— Exercise details —
Collect each line in the items below that contains the string "offsetDistance". Copy every such line in full.
### Given information ###
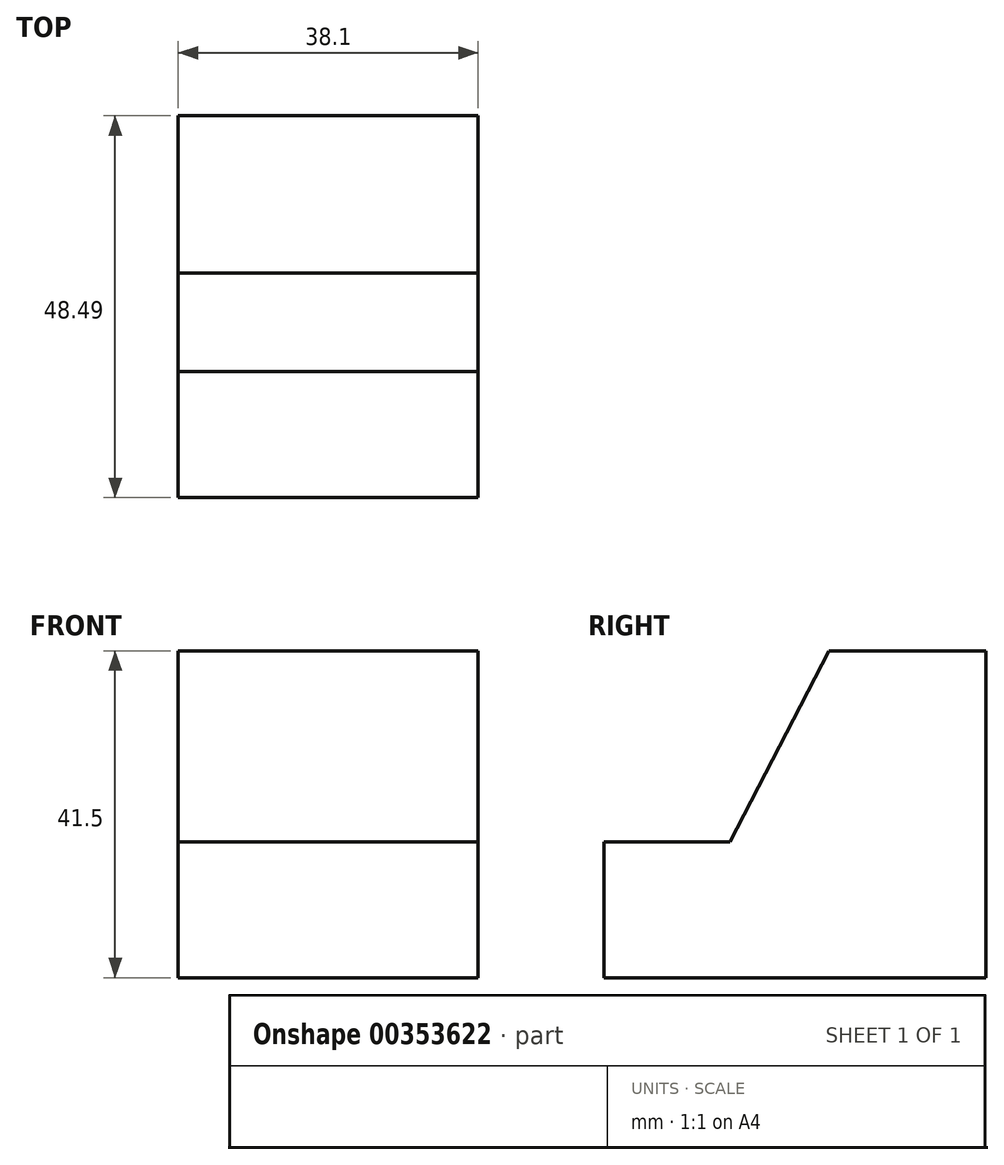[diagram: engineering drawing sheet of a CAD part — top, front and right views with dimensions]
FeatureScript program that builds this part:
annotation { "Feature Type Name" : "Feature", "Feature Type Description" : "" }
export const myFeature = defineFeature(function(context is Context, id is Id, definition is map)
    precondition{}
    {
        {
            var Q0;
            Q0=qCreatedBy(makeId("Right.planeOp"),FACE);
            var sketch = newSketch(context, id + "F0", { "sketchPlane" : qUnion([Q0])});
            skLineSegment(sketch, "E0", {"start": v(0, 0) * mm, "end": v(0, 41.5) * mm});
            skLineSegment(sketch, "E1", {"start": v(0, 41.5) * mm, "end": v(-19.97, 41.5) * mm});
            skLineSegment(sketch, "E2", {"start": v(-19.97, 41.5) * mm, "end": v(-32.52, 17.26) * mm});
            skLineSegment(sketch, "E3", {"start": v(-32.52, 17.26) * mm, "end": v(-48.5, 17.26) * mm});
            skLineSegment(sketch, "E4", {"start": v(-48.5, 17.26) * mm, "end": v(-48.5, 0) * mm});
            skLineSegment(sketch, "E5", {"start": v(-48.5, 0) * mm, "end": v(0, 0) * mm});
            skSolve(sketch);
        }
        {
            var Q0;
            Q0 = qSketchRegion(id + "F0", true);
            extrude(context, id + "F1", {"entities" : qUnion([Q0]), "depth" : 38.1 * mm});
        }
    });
###
### Given information ###
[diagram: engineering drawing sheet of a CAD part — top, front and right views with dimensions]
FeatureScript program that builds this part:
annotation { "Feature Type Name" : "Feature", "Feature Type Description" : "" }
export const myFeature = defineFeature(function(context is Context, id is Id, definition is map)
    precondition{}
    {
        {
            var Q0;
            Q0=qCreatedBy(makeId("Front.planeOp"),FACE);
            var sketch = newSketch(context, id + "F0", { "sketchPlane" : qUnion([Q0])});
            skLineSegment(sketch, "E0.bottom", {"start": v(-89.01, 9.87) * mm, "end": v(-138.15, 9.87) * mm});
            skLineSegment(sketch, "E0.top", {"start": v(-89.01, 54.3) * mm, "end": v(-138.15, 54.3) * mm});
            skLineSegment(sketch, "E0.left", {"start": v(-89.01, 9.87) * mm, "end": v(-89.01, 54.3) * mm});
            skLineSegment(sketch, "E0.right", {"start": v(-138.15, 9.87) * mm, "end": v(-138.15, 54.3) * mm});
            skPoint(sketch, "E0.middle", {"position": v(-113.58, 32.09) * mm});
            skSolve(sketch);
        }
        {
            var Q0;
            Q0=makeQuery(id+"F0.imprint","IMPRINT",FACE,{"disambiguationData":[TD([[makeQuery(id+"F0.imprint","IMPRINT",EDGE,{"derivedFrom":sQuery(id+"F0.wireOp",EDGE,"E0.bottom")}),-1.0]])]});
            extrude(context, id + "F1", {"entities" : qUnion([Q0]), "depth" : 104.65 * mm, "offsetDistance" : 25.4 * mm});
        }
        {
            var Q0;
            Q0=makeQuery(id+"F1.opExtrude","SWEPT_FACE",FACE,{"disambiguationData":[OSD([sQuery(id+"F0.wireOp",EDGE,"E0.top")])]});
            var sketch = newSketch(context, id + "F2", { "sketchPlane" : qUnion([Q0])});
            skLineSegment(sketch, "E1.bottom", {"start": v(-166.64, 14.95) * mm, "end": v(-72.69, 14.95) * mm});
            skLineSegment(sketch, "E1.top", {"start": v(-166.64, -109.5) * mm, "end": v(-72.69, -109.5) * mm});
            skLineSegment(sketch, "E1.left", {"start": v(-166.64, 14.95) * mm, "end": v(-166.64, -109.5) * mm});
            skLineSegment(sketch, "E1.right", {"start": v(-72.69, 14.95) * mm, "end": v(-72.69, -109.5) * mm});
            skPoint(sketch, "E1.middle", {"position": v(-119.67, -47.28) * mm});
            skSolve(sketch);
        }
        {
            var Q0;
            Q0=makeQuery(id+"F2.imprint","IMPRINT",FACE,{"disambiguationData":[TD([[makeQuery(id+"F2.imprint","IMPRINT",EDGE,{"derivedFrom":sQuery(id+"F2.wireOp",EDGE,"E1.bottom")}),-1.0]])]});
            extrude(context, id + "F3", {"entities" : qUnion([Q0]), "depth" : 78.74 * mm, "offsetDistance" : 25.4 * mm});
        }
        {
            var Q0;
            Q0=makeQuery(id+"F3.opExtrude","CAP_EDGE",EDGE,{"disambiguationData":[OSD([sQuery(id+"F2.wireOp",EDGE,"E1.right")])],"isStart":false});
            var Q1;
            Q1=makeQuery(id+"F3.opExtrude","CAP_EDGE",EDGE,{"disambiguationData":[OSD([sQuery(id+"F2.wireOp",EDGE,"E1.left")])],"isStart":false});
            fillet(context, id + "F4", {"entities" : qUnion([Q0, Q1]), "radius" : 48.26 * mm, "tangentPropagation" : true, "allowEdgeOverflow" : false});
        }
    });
###
### Given information ###
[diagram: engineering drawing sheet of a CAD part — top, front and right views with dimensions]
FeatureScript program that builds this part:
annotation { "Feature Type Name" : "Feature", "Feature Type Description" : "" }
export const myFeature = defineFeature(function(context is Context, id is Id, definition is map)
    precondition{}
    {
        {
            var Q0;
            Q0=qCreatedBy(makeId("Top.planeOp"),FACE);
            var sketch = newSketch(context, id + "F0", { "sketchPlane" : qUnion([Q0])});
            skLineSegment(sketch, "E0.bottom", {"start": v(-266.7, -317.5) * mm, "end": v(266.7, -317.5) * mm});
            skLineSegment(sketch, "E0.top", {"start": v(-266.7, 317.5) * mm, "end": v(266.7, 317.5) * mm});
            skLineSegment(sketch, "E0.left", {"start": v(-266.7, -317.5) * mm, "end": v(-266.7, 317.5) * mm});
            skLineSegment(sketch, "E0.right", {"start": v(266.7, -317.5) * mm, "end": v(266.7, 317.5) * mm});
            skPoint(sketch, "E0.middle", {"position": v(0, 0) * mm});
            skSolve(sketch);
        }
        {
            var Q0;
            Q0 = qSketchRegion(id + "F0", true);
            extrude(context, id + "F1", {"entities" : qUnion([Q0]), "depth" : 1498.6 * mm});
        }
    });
###
— Exercise output —
            extrude(context, id + "F1", {"entities" : qUnion([Q0]), "depth" : 104.65 * mm, "offsetDistance" : 25.4 * mm});
            extrude(context, id + "F3", {"entities" : qUnion([Q0]), "depth" : 78.74 * mm, "offsetDistance" : 25.4 * mm});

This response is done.